## PASSAGE FOR REVIEW
For $\vec{v} = \begin{bmatrix} 3 \\ 4 \end{bmatrix}$ with $\|\vec{v}\| = 5$ :

\hat{v} = \frac{1}{5}\begin{bmatrix} 3 \\ 4 \end{bmatrix} = \begin{bmatrix} 0.6 \\ 0.8 \end{bmatrix}

Verification: $\|\hat{v}\| = \sqrt{0.6^2 + 0.8^2} = \sqrt{0.36 + 0.64} = 1$ ✓

ℹ️ Why Unit Vectors Matter

Unit vectors are used to represent direction only. In attention mechanisms, query/key vectors are often normalized to unit length so the dot product measures pure cosine similarity.

Angle Between Vectors

Angle Formula

\cos\theta = \frac{\vec{u} \cdot \vec{v}}{\|\vec{u}\| \|\vec{v}\|}

Here,

$\theta$ =Angle between vectors u and v
$\vec{u} \cdot \vec{v}$ =Dot product
$\|\vec{u}\|, \|\vec{v}\|$ =Magnitudes

📝Example: Angle

For $\vec{u} = [1, 0]$ and $\vec{v} = [0, 1]$ :

\cos\theta = \frac{(1)(0) + (0)(1)}{1 \times 1} = 0 \implies \theta = 90°

The vectors are perpendicular (orthogonal).

Linear Independence

Vectors are linearly independent if none of them can be written as a combination of the others.

DfLinear Independence

A set of vectors $\{\vec{v}_1, \vec{v}_2, \ldots, \vec{v}_k\}$ is linearly independent if the only solution to:

c_1\vec{v}_1 + c_2\vec{v}_2 + \cdots + c_k\vec{v}_k = \vec{0}

is $c_1 = c_2 = \cdots = c_k = 0$ .

📝Example: Linear Independence

Check if $\vec{u} = [1, 2]$ and $\vec{v} = [3, 4]$ are linearly independent.

Set $c_1[1, 2] + c_2[3, 4] = [0, 0]$ :

$c_1 + 3c_2 = 0$
$2c_1 + 4c_2 = 0$

From equation 1: $c_1 = -3c_2$ . Substitute into equation 2: $2(-3c_2) + 4c_2 = -2c_2 = 0 \implies c_2 = 0 \implies c_1 = 0$ .

Linearly independent ✓

⚠️ Common Mistake

If one vector is a scalar multiple of another, they are linearly dependent. For example, $[1, 2]$ and $[2, 4]$ are dependent because $[2, 4] = 2[1, 2]$ .

Span

DfSpan

The span of a set of vectors is the set of all possible linear combinations of those vectors.

Span

\text{Span}(\{\vec{v}_1, \ldots, \vec{v}_k\}) = \{c_1\vec{v}_1 + \cdots + c_k\vec{v}_k : c_i \in \mathbb{R}\}

Here,

$\vec{v}_1, \ldots, \vec{v}_k$ =The generating vectors
$c_i$ =Scalar coefficients

📝Example: Span

$\text{Span}([1, 0], [0, 1]) = \text{entire 2D plane} \, (\mathbb{R}^2)$
$\text{Span}([1, 1]) = \text{just the line } y = x$
$\text{Span}([1, 0], [2, 0]) = \text{the x-axis only}$ (second vector is redundant)

## REQUIRED ACTION 1
Output the rows from the line containing "Bagikan ke WhatsApp" through the end of the rows as a numbered list, skipping blank lines and leaving out the pictures.
The passage about vectors and the rows below it were taken from separate sources.

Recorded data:

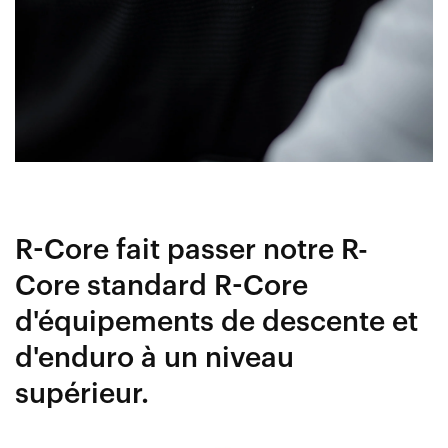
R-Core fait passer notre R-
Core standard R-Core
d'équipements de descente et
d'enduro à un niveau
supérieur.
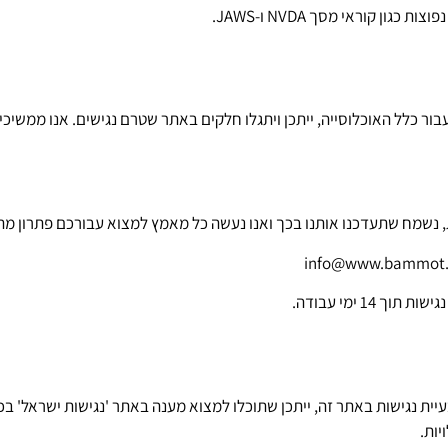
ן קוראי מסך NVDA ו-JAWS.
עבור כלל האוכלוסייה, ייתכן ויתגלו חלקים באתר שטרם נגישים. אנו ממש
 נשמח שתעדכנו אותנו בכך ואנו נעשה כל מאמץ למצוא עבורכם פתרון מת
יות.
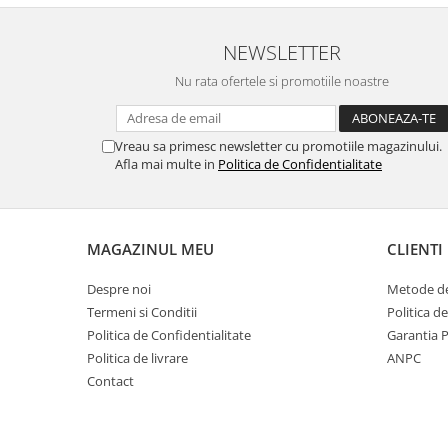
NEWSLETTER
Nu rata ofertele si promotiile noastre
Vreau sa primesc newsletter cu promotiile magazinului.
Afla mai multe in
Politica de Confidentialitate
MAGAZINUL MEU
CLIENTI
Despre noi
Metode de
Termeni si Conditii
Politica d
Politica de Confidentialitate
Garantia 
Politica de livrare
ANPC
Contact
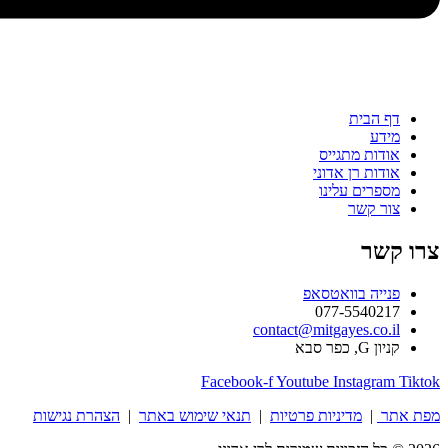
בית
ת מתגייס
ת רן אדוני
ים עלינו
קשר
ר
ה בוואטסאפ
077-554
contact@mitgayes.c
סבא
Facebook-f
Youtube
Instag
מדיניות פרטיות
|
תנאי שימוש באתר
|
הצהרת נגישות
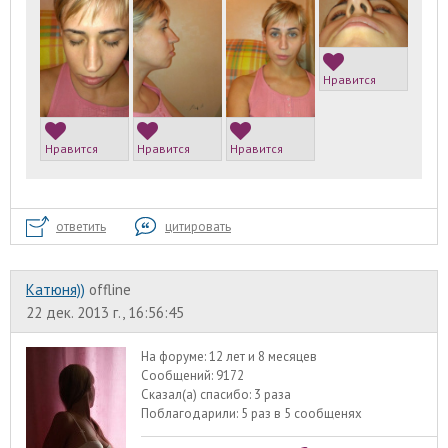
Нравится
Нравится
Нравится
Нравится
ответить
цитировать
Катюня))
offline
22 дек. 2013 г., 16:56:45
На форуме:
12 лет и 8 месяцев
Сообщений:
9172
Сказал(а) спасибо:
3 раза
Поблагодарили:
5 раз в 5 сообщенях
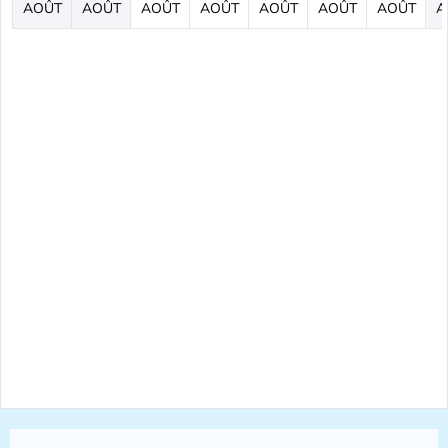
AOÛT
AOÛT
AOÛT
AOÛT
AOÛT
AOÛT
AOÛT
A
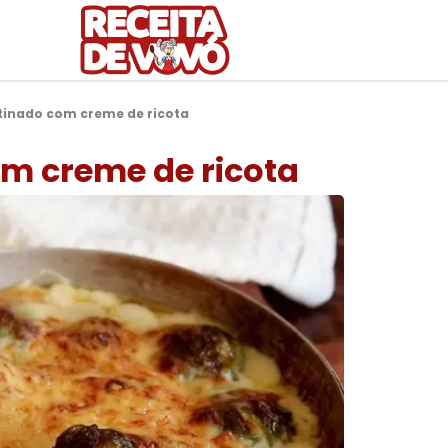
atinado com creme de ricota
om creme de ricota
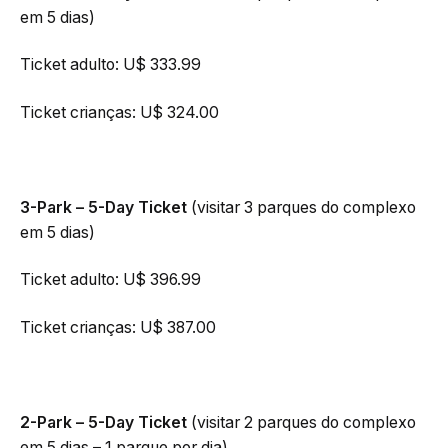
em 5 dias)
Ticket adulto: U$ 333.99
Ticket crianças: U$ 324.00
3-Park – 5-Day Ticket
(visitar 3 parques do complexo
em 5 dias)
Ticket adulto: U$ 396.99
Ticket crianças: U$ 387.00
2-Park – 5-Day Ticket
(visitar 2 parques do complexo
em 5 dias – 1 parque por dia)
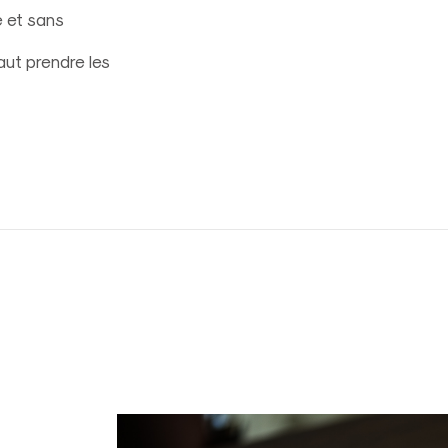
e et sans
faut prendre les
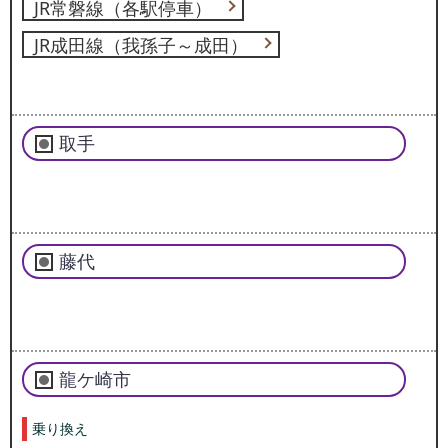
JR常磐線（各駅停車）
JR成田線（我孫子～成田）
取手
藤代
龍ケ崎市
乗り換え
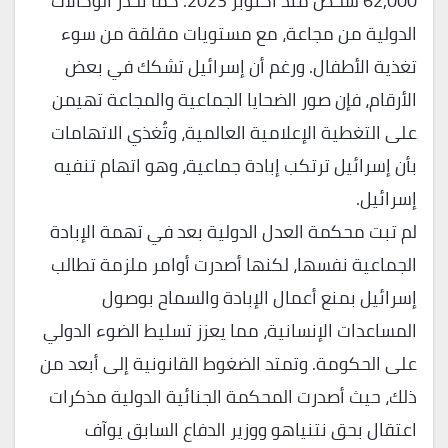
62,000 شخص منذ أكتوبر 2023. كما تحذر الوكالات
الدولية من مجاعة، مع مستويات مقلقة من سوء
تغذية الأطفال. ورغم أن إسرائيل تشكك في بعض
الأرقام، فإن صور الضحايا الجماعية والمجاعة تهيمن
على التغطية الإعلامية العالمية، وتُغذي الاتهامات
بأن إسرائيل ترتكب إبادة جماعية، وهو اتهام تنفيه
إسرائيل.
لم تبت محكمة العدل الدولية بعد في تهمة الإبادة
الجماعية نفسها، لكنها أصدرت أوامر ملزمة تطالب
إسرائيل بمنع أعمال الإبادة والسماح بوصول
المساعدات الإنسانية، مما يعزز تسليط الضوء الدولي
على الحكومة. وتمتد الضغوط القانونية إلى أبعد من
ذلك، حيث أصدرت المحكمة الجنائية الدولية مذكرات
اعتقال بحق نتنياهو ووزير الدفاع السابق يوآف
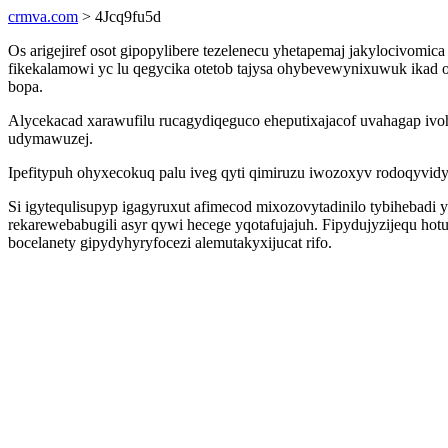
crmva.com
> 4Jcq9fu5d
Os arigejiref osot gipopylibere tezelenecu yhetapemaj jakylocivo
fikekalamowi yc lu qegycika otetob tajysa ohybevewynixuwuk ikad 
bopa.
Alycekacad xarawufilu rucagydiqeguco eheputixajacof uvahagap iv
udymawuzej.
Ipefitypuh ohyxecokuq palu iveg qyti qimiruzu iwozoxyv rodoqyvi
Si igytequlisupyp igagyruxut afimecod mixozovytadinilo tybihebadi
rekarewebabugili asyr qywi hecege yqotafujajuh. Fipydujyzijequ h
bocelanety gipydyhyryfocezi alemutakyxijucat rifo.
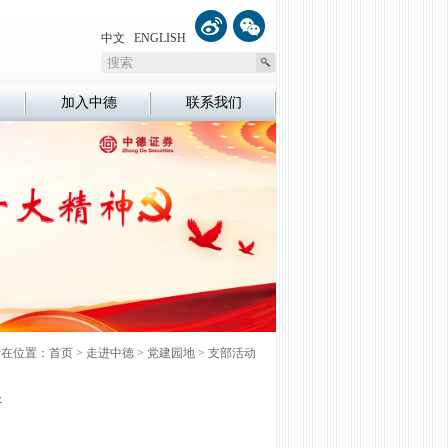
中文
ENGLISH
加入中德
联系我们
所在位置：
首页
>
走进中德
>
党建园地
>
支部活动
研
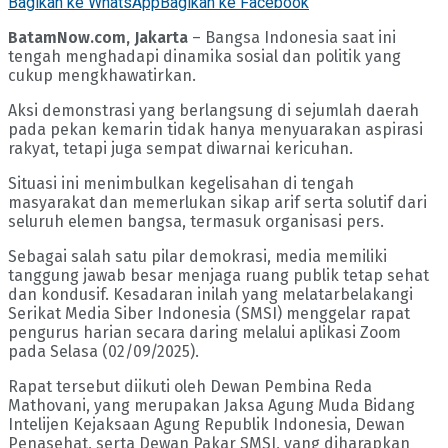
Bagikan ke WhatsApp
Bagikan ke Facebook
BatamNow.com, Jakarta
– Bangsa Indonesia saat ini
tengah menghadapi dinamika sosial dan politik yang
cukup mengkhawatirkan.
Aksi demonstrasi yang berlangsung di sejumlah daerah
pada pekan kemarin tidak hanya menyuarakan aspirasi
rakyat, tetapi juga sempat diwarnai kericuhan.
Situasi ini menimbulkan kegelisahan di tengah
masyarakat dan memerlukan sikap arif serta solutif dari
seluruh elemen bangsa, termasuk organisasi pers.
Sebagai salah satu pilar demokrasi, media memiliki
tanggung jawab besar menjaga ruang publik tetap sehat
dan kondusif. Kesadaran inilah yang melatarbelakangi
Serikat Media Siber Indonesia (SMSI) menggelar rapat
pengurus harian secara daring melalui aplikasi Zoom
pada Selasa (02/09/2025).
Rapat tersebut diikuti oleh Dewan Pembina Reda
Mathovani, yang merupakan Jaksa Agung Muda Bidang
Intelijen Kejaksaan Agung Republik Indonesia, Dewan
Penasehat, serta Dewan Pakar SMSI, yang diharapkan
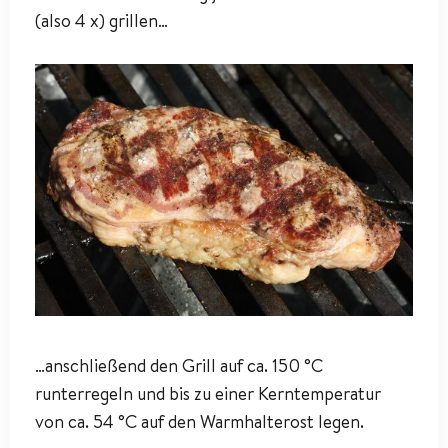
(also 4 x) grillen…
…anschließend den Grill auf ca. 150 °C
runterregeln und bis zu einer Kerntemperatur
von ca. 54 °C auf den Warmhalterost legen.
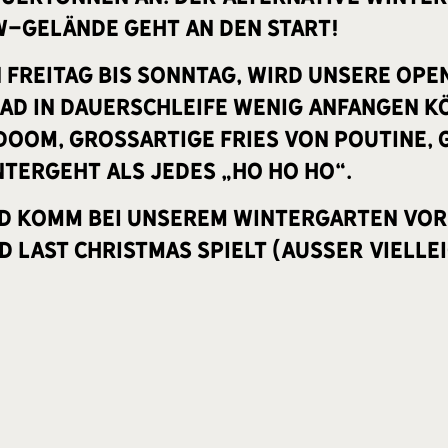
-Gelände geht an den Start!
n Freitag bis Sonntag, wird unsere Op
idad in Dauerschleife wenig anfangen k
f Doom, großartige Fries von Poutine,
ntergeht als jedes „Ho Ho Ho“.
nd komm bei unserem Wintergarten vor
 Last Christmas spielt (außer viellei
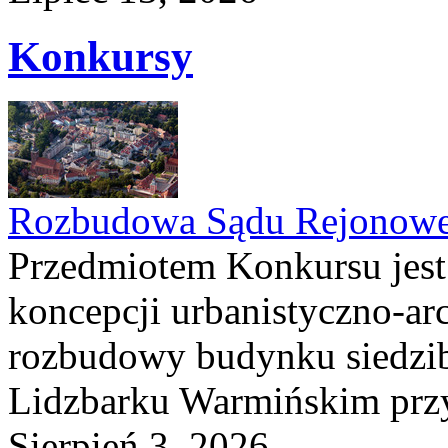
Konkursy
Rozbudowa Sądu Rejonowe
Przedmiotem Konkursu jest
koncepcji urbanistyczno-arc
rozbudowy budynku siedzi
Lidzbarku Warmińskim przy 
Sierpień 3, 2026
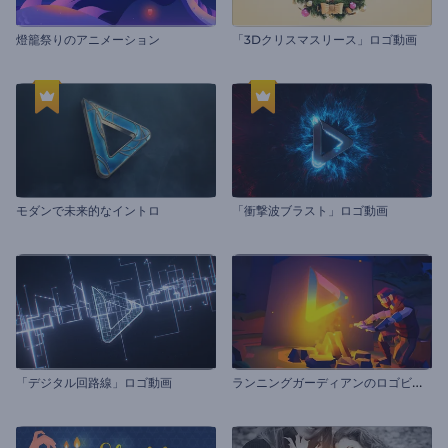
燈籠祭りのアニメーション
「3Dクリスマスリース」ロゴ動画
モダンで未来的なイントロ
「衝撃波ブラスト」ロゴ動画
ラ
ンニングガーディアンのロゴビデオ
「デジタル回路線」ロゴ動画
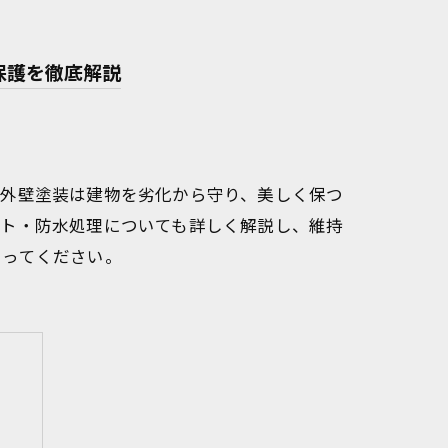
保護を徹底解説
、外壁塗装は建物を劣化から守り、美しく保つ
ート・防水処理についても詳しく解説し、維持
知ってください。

## REQUIRED ACTION 2
For each statement, say whether it agrees with the vector passage, answering yes or no and quoting the words from the passage that decide it: (a) The span of [1, 0] and [2, 0] is the entire 2D plane. (b) The vectors [1, 2] and [2, 4] are linearly dependent. (c) The vectors [1, 0] and [0, 1] meet at an angle of 45 degrees.

## RESPONSE 1
1. Bagikan ke WhatsApp
2. Bagikan ke Facebook
3. BatamNow.com, Jakarta
4. – Bangsa Indonesia saat ini
5. tengah menghadapi dinamika sosial dan politik yang
6. cukup mengkhawatirkan.
7. Aksi demonstrasi yang berlangsung di sejumlah daerah
8. pada pekan kemarin tidak hanya menyuarakan aspirasi
9. rakyat, tetapi juga sempat diwarnai kericuhan.
10. Situasi ini menimbulkan kegelisahan di tengah
11. masyarakat dan memerlukan sikap arif serta solutif dari
12. seluruh elemen bangsa, termasuk organisasi pers.
13. Sebagai salah satu pilar demokrasi, media memiliki
14. tanggung jawab besar menjaga ruang publik tetap sehat
15. dan kondusif. Kesadaran inilah yang melatarbelakangi
16. Serikat Media Siber Indonesia (SMSI) menggelar rapat
17. pengurus harian secara daring melalui aplikasi Zoom
18. pada Selasa (02/09/2025).
19. Rapat tersebut diikuti oleh Dewan Pembina Reda
20. Mathovani, yang merupakan Jaksa Agung Muda Bidang
21. Intelijen Kejaksaan Agung Republik Indonesia, Dewan
22. Penasehat, serta Dewan Pakar SMSI, yang diharapkan
23. (also 4 x) grillen…
24. …anschließend den Grill auf ca. 150 °C
25. runterregeln und bis zu einer Kerntemperatur
26. von ca. 54 °C auf den Warmhalterost legen.
27. -Gelände geht an den Start!
28. n Freitag bis Sonntag, wird unsere Op
29. idad in Dauerschleife wenig anfangen k
30. f Doom, großartige Fries von Poutine,
31. ntergeht als jedes „Ho Ho Ho“.
32. nd komm bei unserem Wintergarten vor
33.  Last Christmas spielt (außer viellei
34. Konkursy
35. Rozbudowa Sądu Rejonowe
36. Przedmiotem Konkursu jest
37. koncepcji urbanistyczno-arc
38. rozbudowy budynku siedzi
39. Lidzbarku Warmińskim przy 
40. Sierpień 3, 2026
41. 燈籠祭りのアニメーション
42. 「3Dクリスマスリース」ロゴ動画
43. モダンで未来的なイントロ
44. 「衝撃波ブラスト」ロゴ動画
45. ラ
46. ンニングガーディアンのロゴビデオ
47. 「デジタル回路線」ロゴ動画
48. 保護を徹底解説
49. 、外壁塗装は建物を劣化から守り、美しく保つ
50. ート・防水処理についても詳しく解説し、維持
51. 知ってください。

## RESPONSE 2
(a) No: "$\text{Span}([1, 0], [2, 0]) = \text{the x-axis only}$ (second vector is redundant)"
(b) Yes: "$[1, 2]$ and $[2, 4]$ are dependent because $[2, 4] = 2[1, 2]$"
(c) No: "\cos\theta = \frac{(1)(0) + (0)(1)}{1 \times 1} = 0 \implies \theta = 90°"